Meet Rebecka Bebben Andersson and Jakob Ojanen: two compelling artists with disparate practices whose bodies of work notably derive from their experience of the city.
Rebecka Bebben Andersson
In today’s contemporary art, we are always speaking of interdisciplinary artists, and in your case this couldn’t be more accurate. You’ve studied architecture, scenography and then fine art.
“I’ve always been very interested in new subjects and techniques, which essentially I think is because I’m rather restless. I constantly corner myself into situations beyond my command to see how it will play out. When I’m interested in something, I really devour it, which naturally impacts on what I do and comes through in my art.”
I first learnt of your work with NOLLI STHLM, a project where you examine your perceived freedom of movement and restrictions, and how this changes over the course of 24 hours, which is presented in 24 city maps of Stockholm. One for each hour. What prompted this work?
“I was first exposed to Nolli maps while studying architecture. They are a form of maps that describe the public and private spheres as black and white. I started reflecting about how I carry myself in the city and sensed that perhaps, rather than real obstacles, it might primarily be intrinsic feelings and perceptions that keep me out of certain spaces in the city.
“I thought of how a Nolli map could be made true of my own experience and about how I perceive Stockholm. Why am I choosing this street to go home? Would I still choose it two hours later in the day? And why am I heading home at this particular hour? The more I thought of it, the more restricted I felt.”
One of your recurring performances, Dygnsteckning, also uses the city as a clear point of departure. You basically draw nonstop over 24 hours from behind a window in a public place that looks out into the city. What have been your discoveries?
“The most obvious thing is that I end up doing drawings I would never do otherwise. I just let go of self-censoring and a sense of control. The most important thing is that I want to experience the city. In a way, it’s an act to defy myself and the conclusions I arrived at with NOLLI STHLM. Exposing myself to my own fears by sitting somewhere alone at night, which I normally wouldn’t dare to do. To know what room a woman can actually command if she wants.
“The drawings then beome a side effect of the performance itself. I’m scared as I sit there drawing. I feel like prey. Men yell at me, which just affirms what I already thought, even if it caught me by surprise when four guys were trying to get inside via the ceiling of a pavilion where I was drawing. It’s apparently incredibly provoking that women do things that have not been sanctioned by men.”
Your graduate project at Mejan is composed of a large-scale installation of a set decor depicting woods, a play on light and shadow, which allude to the fear and menace you might feel in the city at dark, perhaps often as a woman. I was bowled over by this work.
“I focused on the feeling that the public domain doesn’t really exist. That perhaps it’s partly just decor. Take a park as an example. If you’re scared to spend time there, then the park doesn’t quite exist as a choice of somewhere to go.
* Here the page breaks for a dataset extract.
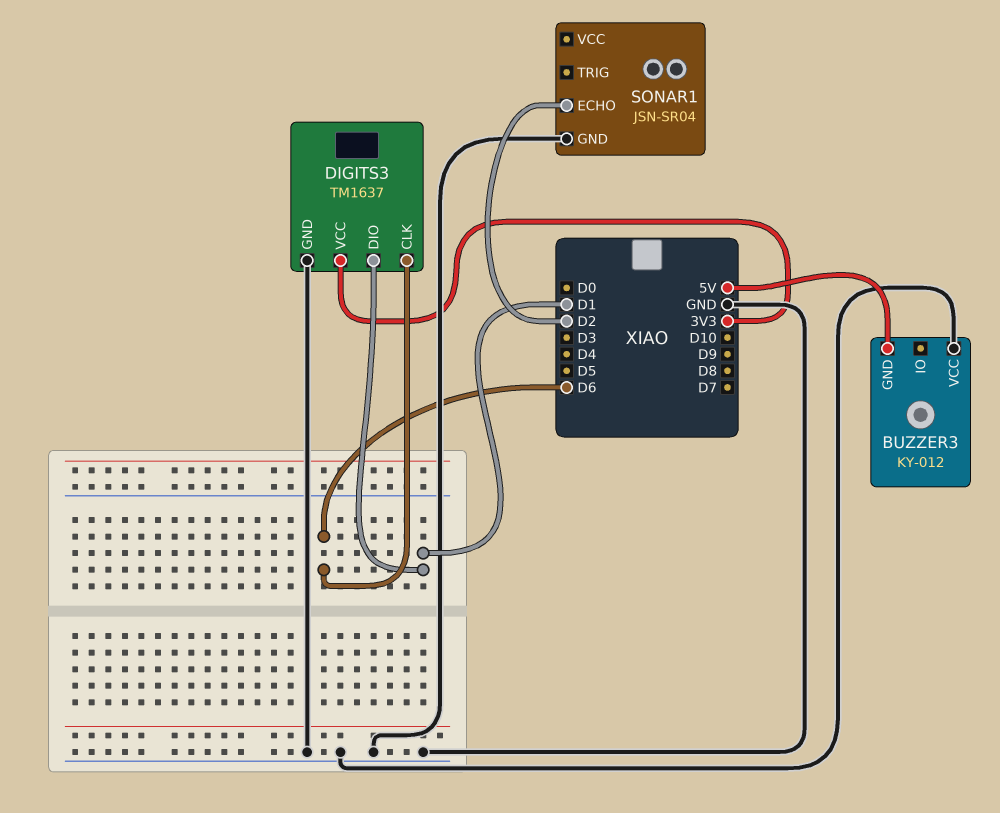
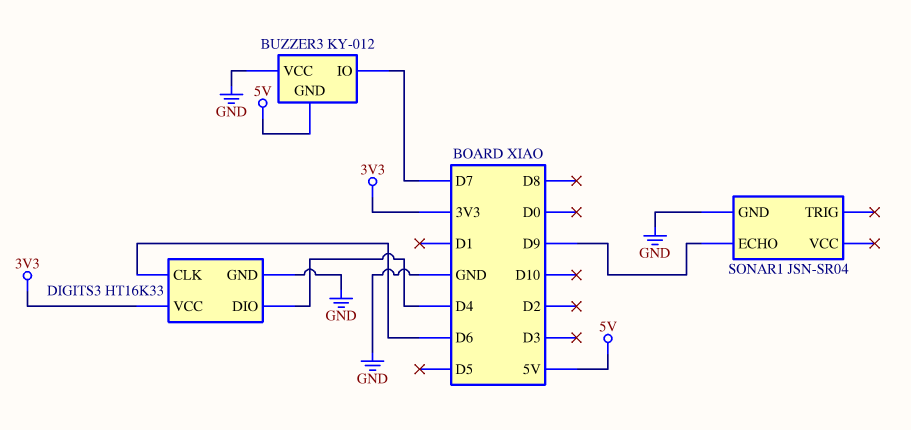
BUZZER3 pin IO: none -> D7
DIGITS3: TM1637 -> HT16K33
DIGITS3 pin DIO: D1 -> D4
SONAR1 pin ECHO: D2 -> D9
It’s merely there as a backdrop. Something pretty to look at from the outside. If you were never to find yourself inside it at a given point in time, then in essence it doesn’t exist. Supported with a textual work about my experiences as a girl growing up in relation to men, the exhibition became much clearer – I’ve felt the freedom [Jag har känt på friheten]. And then the added subheading – But there was always someone else there.”
Jag har känt på friheten is currently on view at the subway station Odenplan in Stockholm until December 6
Your body of work sees works depicting exteriors and facades from the urban cityscape. I enjoy how it intersects painting and photography so seamlessly.
“Painting constitutes my body of work. Or perhaps rather the core of my practice is the search for painting for which I’ve worked with a diverse
material and technical approach, which perhaps doesn’t strike everybody as painting. For example, iPad drawings or the use of found objects. In paintings that incorporate photographic prints of urban surroundings and facades where graffiti had been removed, I saw a close but random kinship between the artistic, painterly practice in the studio and the work applied in society to remove and alter painted city surfaces. Those are two aspects I’ve tried to depict in my paintings. Maybe that’s why it’s worked so well with a hybrid technique.”
To me, I feel there’s something faintly melancholic about them, as though they say something about time and the perishability of all things.
“I myself don’t see them as melancholic but, rather, as an attempt to point at the time aspect in painting. For me, painting is timeless, in so far that everything happens at the same time. It makes for a documentation of events, brushstrokes of other doings that happened in the studio. There’s also time as a narrative itself and, moreover, the composition of an image is also conditioned by time. Lastly, there’s the time aspect of the viewer seeing the work.”
You’ve also worked on sculptural assemblage installations that strongly allude to the city with components such as grids and bricks.
“Yes, it’s grown on me a bit modestly, but essentially traces of it date back to my years as an art student, when I was trying to work more spatially and with an installation approach. With these new works I think there was a subconscious wish to put painting against something new in my practice. Essentially, a wish away from photographs.”
So if I were to ask you whether what you do is urban art, what would you say?
“I weigh against the urban. It is, after all, in the city that I live and work. Had I lived in the woods I would have been painting trees. The big narrative continues to be painting.”